» **ACTIVITY**
Tally the lines in the data below where the word "Right" appears, and give the tally alone.

Extracted data entries:

###

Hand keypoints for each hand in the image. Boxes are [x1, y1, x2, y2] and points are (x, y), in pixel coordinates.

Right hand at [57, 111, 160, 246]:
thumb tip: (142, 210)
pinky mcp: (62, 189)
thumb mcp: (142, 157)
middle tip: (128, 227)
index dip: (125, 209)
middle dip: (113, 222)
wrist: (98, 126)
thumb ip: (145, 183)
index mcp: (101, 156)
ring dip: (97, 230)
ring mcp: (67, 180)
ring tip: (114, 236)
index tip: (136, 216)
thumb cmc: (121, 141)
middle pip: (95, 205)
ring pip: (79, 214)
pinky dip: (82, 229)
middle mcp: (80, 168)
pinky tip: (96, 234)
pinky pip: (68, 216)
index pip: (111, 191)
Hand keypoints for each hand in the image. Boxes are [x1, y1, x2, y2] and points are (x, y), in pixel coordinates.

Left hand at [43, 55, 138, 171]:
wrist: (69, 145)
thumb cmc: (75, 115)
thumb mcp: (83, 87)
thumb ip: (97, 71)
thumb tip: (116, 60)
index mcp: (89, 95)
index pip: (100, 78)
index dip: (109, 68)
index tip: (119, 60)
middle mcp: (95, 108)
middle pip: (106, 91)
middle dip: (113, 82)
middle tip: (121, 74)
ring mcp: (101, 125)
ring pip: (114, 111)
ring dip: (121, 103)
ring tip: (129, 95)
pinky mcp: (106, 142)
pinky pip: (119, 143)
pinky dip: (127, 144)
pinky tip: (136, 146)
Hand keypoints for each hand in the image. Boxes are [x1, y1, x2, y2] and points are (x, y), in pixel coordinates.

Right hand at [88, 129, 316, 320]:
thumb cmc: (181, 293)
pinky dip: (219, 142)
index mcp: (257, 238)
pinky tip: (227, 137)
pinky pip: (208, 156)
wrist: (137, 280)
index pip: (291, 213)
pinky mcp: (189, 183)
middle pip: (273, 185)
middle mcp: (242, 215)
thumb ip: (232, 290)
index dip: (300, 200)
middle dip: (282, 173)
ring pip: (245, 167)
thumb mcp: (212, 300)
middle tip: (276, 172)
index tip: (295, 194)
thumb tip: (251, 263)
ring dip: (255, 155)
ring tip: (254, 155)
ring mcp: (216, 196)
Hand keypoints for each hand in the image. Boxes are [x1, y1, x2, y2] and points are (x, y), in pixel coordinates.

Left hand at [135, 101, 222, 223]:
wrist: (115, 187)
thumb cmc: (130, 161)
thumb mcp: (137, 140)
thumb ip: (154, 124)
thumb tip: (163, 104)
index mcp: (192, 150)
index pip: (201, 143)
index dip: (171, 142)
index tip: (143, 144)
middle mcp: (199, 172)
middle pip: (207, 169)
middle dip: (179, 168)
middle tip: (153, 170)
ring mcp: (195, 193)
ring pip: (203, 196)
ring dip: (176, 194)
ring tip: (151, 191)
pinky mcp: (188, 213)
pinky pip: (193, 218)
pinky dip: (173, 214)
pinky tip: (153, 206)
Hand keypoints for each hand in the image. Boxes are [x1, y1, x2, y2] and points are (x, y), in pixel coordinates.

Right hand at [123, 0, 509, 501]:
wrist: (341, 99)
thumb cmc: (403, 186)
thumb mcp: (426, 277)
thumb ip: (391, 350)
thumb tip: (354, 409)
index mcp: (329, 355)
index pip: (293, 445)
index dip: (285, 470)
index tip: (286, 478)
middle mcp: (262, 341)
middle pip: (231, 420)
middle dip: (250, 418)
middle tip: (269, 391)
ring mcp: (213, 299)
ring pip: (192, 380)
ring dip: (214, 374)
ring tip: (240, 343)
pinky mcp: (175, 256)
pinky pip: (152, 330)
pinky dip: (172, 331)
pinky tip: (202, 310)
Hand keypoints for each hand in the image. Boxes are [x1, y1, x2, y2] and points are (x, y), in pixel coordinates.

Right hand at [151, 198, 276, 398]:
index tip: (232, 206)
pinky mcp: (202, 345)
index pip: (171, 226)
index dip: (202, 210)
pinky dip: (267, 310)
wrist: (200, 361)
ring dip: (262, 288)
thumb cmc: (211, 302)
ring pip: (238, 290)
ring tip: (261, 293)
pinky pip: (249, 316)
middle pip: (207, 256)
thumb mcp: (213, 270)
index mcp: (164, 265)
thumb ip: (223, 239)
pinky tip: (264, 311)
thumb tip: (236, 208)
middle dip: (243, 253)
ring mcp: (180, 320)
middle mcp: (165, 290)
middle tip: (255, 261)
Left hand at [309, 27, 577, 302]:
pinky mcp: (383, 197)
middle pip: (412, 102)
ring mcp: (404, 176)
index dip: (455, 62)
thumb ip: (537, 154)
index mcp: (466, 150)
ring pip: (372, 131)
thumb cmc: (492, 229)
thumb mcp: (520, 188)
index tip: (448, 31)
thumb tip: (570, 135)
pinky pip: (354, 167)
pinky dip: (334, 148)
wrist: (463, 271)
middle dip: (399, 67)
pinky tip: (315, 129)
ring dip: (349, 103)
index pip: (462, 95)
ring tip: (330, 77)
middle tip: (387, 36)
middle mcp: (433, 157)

###

» **SOLUTION TO THE EXERCISE**
4